Telehealth Framework Goes Beyond Just Tech

A framework for evaluating telehealth programs must consider socioeconomic aspects–not just the technological–argue researchers in an article published online in Telemedicine and e-Health.

Costs, benefits, barriers and outcomes, including clinical outcomes, are among the integral socioeconomic factors at play in telehealth implementations, they say.

The framework’s key characteristics include implementations that are loosely coupled and easy to use, describe a wide range of telehealth programs and can be expanded to meet future needs.

Socioeconomic factors are just one of six key dimensions the researchers describe in their proposed framework, which also includes:

  • Health domain: Each requires its own information and technology, such as oncology, neurology or dermatology.
  • Telehealth services: This covers both clinical–diagnosis, consultation, case review–and nonclinical applications, such as medical training, consumer education and supervision.
  • Telehealth technologies: Traditionally two basic types: store-and-forward/asynchronous and real-time/synchronous, but new ones coming on the scene.
  • Communication technologies from traditional telephone lines to the high-speed broadband network.
  • Environment settings: These might include hospitals, outreach clinics, health centers, home and mobile. And it might call for use of various devices using different modes of communication such as text, image, audio, video and multimodal.

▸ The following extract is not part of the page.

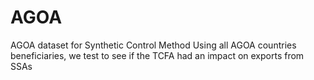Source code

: # AGOA
AGOA dataset for Synthetic Control Method
Using all AGOA countries beneficiaries, we test to see if the TCFA had an impact on exports from SSAs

Advanced telecommunication infrastructures are bringing telehealth to a wider swath of people worldwide, but the researchers also note growth in devices that don’t rely on high bandwidth, such as fall detectors, bed occupancy sensors, door exit sensors and pill dispensers.

The authors point to a lack of consensus on terminology as a detriment to effectively evaluating telehealth programs. One recent study found seven unique definitions of telehealth in use across the U.S. government.

While studies in the U.K. concluded that telehealth was not cost effective nor did it improve patients’ quality of life, recent Marshall University research found that e-ICUs provide benefits for hospitals, despite high costs.